* **EXTRAIT À LIRE**
------------------------------
Le pays ne peut sortir du dangereux cercle vicieux qui s’est mis en place qu’en levant au préalable l’hypothèque politique et en réglant enfin la question de la succession qui traîne depuis le printemps 2013 et l’évacuation sur l’hôpital du Val-de-Grâce à Paris du président Bouteflika, victime d’un accident cardiaque dont il ne s’est, à la vérité, jamais remis. Avant les élections présidentielles d’avril 2014, la candidature du chef de gouvernement Abdelmalek Sellal a été évoquée, avant d’être contrée in extremis par le chef de l’armée, le général Ahmed Gaïd Salah. Début 2016, c’est le nom du directeur du cabinet présidentiel Ahmed Ouyahia, un survivant de la vie politique locale où il grenouille depuis plus de trente ans, qui a circulé pour le poste de premier ministre qu’il a déjà occupé à trois reprises. Mais ses rivaux ont eu peur de le voir prendre une option sérieuse sur la succession en cas de disparition soudaine d’Abdelaziz Bouteflika et ont déclenché un tir de barrage contre lui.
Surplace politique et déficit budgétaire
Les trois principaux acteurs de cette tragi-comédie : l’armée, les services de sécurité et la famille Bouteflika se neutralisent et ne s’accordent que sur le statu quo. Le vice-ministre de la défense, chef d’état-major de l’armée, le général Gaïd, se verrait bien à la présidence, mais le « collège » militaire renâcle à voir l’un des siens assumer le pouvoir dans des circonstances plus que difficiles et préfère laisser cette tâche ingrate à un civil. Saïd Bouteflika, le « petit » frère de l’actuel président, n’a ni l’audience ni le sérieux qu’exige la situation. Enfin, le chef du gouvernement Sellal manque cruellement de crédibilité et d’appuis. L’opposition est quant à elle divisée et témoigne plus qu’elle ne s’oppose, faute de disposer d’un minimum de libertés malgré les promesses et la révision constitutionnelle du début de l’année.
------------------------------
* **CONSIGNES ET EXERCICES**
1 – Recopiez à l'identique toutes les lignes des enregistrements, sans reprendre les images dans votre réponse.
2 – Prolongez l'extrait sur la succession d'Abdelaziz Bouteflika au-delà de sa dernière phrase.
Cet extrait n'a aucun rapport avec les enregistrements.

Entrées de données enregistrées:
------------------------------
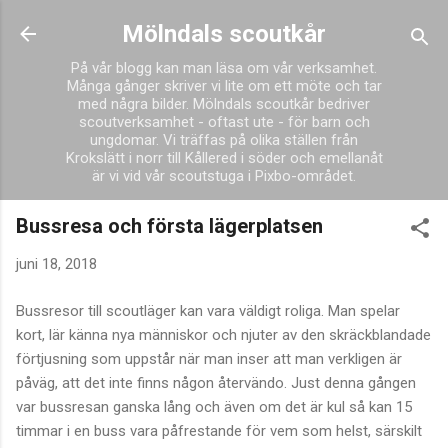
Fortsätt till huvudinnehåll
Mölndals scoutkår
På vår blogg kan man läsa om vår verksamhet.
Många gånger skriver vi lite om ett möte och tar
med några bilder. Mölndals scoutkår bedriver
scoutverksamhet - oftast ute - för barn och
ungdomar. Vi träffas på olika ställen från
Krokslätt i norr till Kållered i söder och emellanåt
är vi vid vår scoutstuga i Pixbo-området.
Bussresa och första lägerplatsen
juni 18, 2018
Bussresor till scoutläger kan vara väldigt roliga. Man spelar
kort, lär känna nya människor och njuter av den skräckblandade
förtjusning som uppstår när man inser att man verkligen är
påväg, att det inte finns någon återvändo. Just denna gången
var bussresan ganska lång och även om det är kul så kan 15
timmar i en buss vara påfrestande för vem som helst, särskilt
------------------------------
* **RÉPONSES RÉDIGÉES**
1 –
Fortsätt till huvudinnehåll
Mölndals scoutkår
På vår blogg kan man läsa om vår verksamhet.
Många gånger skriver vi lite om ett möte och tar
med några bilder. Mölndals scoutkår bedriver
scoutverksamhet - oftast ute - för barn och
ungdomar. Vi träffas på olika ställen från
Krokslätt i norr till Kållered i söder och emellanåt
är vi vid vår scoutstuga i Pixbo-området.
Bussresa och första lägerplatsen
juni 18, 2018
Bussresor till scoutläger kan vara väldigt roliga. Man spelar
kort, lär känna nya människor och njuter av den skräckblandade
förtjusning som uppstår när man inser att man verkligen är
påväg, att det inte finns någon återvändo. Just denna gången
var bussresan ganska lång och även om det är kul så kan 15
timmar i en buss vara påfrestande för vem som helst, särskilt

2 –
Dans ce surplace politique où chacun des candidats, connu ou inconnu, se marque à la culotte, il est urgent d’attendre et de différer les « réformes » que les institutions internationales et les analystes recommandent pour faire face à la gravité de la situation financière de l’État. L’inaction va se payer au prix fort. a rente pétrolière s’est effondrée (70 milliards de dollars avant la crise, 27 milliards espérés cette année) et le déficit budgétaire attendu en 2016 pourrait atteindre 30 milliards de dollars, soit près de 20 % du PIB. Où les trouver ? Le magot accumulé pendant les dix ans du boom pétrolier (2004-2013) s’assèche rapidement, le Fonds de régulation des recettes (FRR) qui a depuis six ans financé le déficit budgétaire sera à sec avant la fin de l’année.
Après deux ans d’hésitations, Alger semble se résigner à s’endetter à nouveau à l’extérieur. Mais il lui sera difficile de lever plus de 4 à 5 milliards auprès de la Banque mondiale ou de la Banque africaine de développement (BAD). C’est insuffisant. Le marché financier international est, de fait, inaccessible à l’Algérie sans la garantie du Trésor américain ou japonais qu’a obtenue la Tunisie ; un tel patronage serait vécu comme une humiliation nationale par les Algériens traumatisés par la précédente crise financière des années 1990 qui a conduit à un plan d’ajustement structurel ruineux pour les salariés du secteur public et les consommateurs.
La croissance économique en panne
Au plan intérieur, le grand « Emprunt national pour la croissance économique » (ENCE) a fait un flop malgré les pressions exercées sur les banquiers et les assureurs (à peine l’équivalent de 2 milliards récolté jusqu’ici) et a coûté son poste au ministre des finances, Abderrahmane Benkhalfa. Quelle autre solution reste-t-il à son successeur, le troisième grand argentier en deux ans, sinon de faire tourner la planche à billets à plein régime et de dévaluer sauvagement le dinar avec la complicité du nouveau gouverneur de la Banque centrale ? La conséquence en sera forcément une inflation à deux chiffres, des pénuries et un appauvrissement douloureux de la population, au total une triple menace pour la stabilité sociale et politique du régime.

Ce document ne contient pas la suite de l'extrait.